This work aims to push the limits of agility for bipedal robots by enabling a torque-controlled bipedal robot to perform robust and versatile dynamic jumps in the real world. We present a reinforcement learning framework for training a robot to accomplish a large variety of jumping tasks, such as jumping to different locations and directions. To improve performance on these challenging tasks, we develop a new policy structure that encodes the robot's long-term input/output (I/O) history while also providing direct access to a short-term I/O history. In order to train a versatile jumping policy, we utilize a multi-stage training scheme that includes different training stages for different objectives. After multi-stage training, the policy can be directly transferred to a real bipedal Cassie robot. Training on different tasks and exploring more diverse scenarios lead to highly robust policies that can exploit the diverse set of learned maneuvers to recover from perturbations or poor landings during real-world deployment. Such robustness in the proposed policy enables Cassie to succeed in completing a variety of challenging jump tasks in the real world, such as standing long jumps, jumping onto elevated platforms, and multi-axes jumps.
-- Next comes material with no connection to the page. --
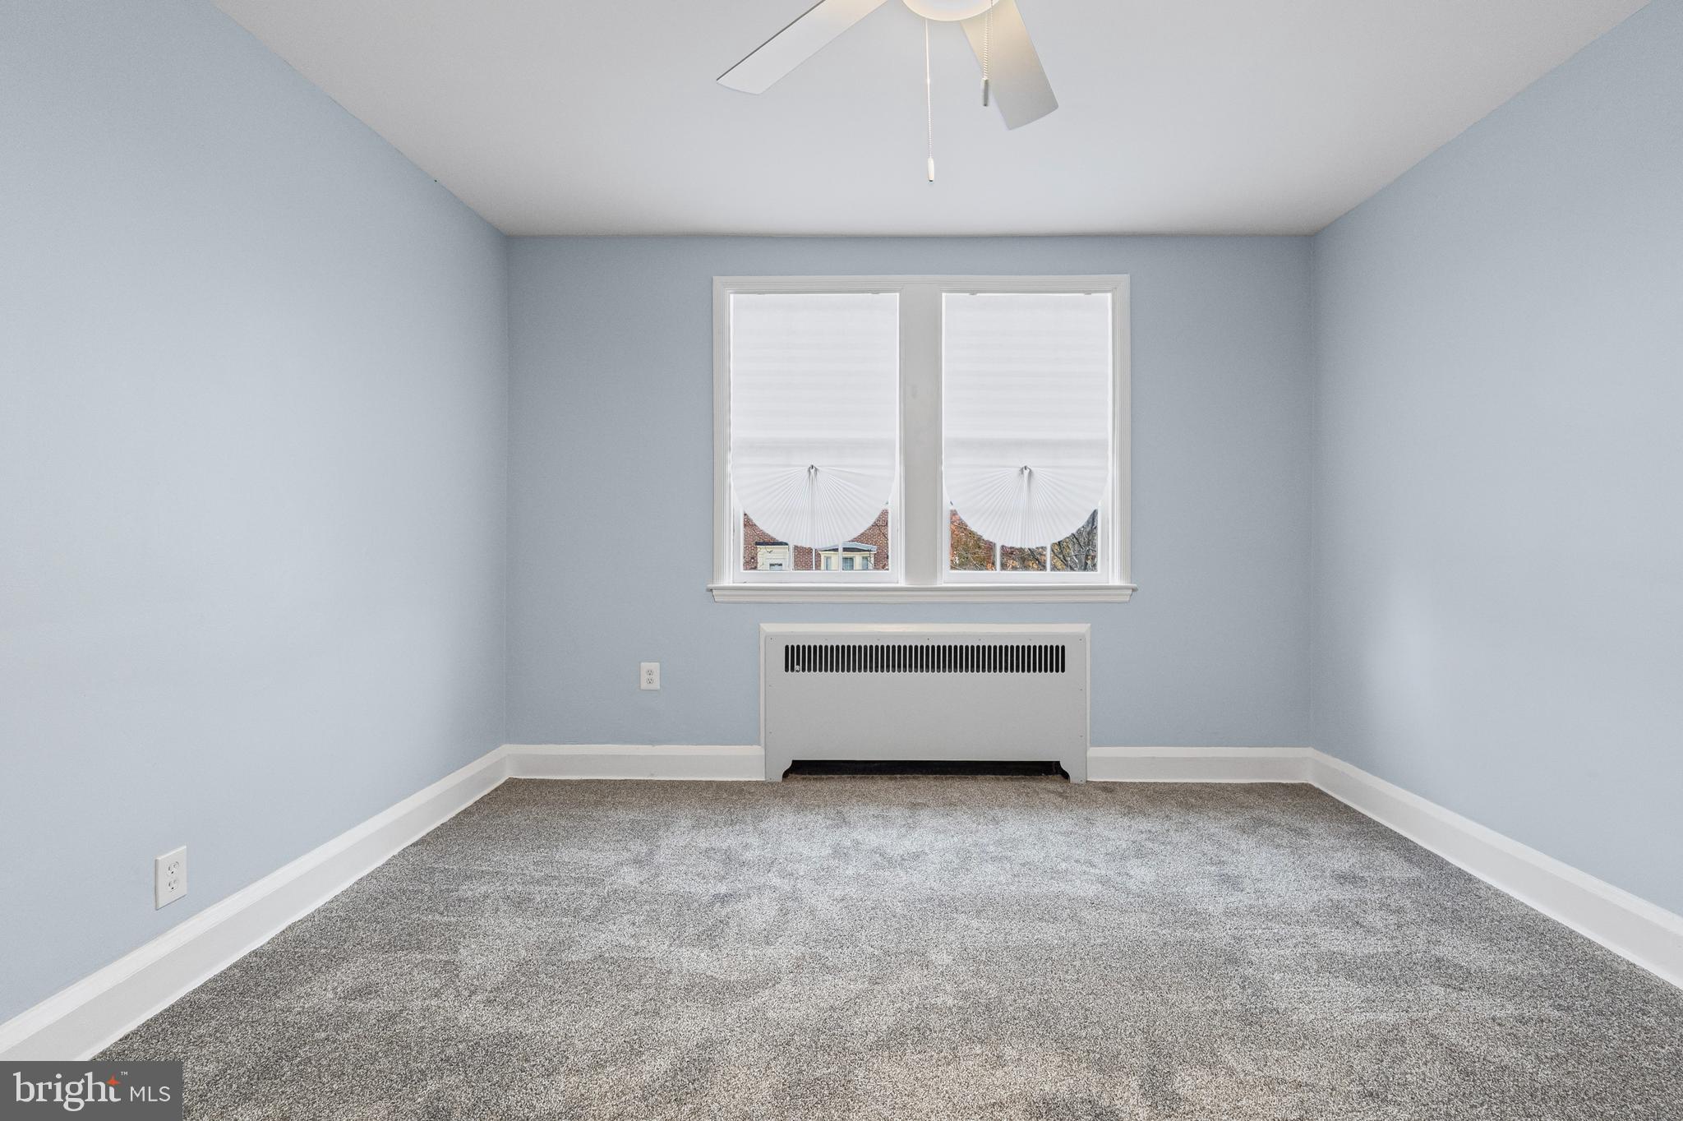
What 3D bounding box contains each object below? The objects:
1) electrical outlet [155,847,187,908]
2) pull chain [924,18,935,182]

翻译：本工作旨在通过使力矩控制的双足机器人在现实世界中执行稳健且多能的动态跳跃，来突破双足机器人敏捷性的极限。我们提出了一种强化学习框架，用于训练机器人完成多种跳跃任务，例如跳向不同位置和方向。为提升这些挑战性任务的性能，我们开发了一种新的策略结构，该结构编码机器人的长期输入/输出（I/O）历史，同时提供对短期I/O历史的直接访问。为训练多能跳跃策略，我们采用了多阶段训练方案，针对不同目标设置不同训练阶段。经过多阶段训练后，该策略可直接迁移至真实的双足Cassie机器人。在不同任务上训练并探索更多样化场景，可产生高度稳健的策略，使其能利用学到的多样化机动动作，在现实部署中从扰动或不良着陆中恢复。这种稳健性使Cassie能够完成现实世界中各种具有挑战性的跳跃任务，例如立定跳远、跳上高台以及多轴跳跃。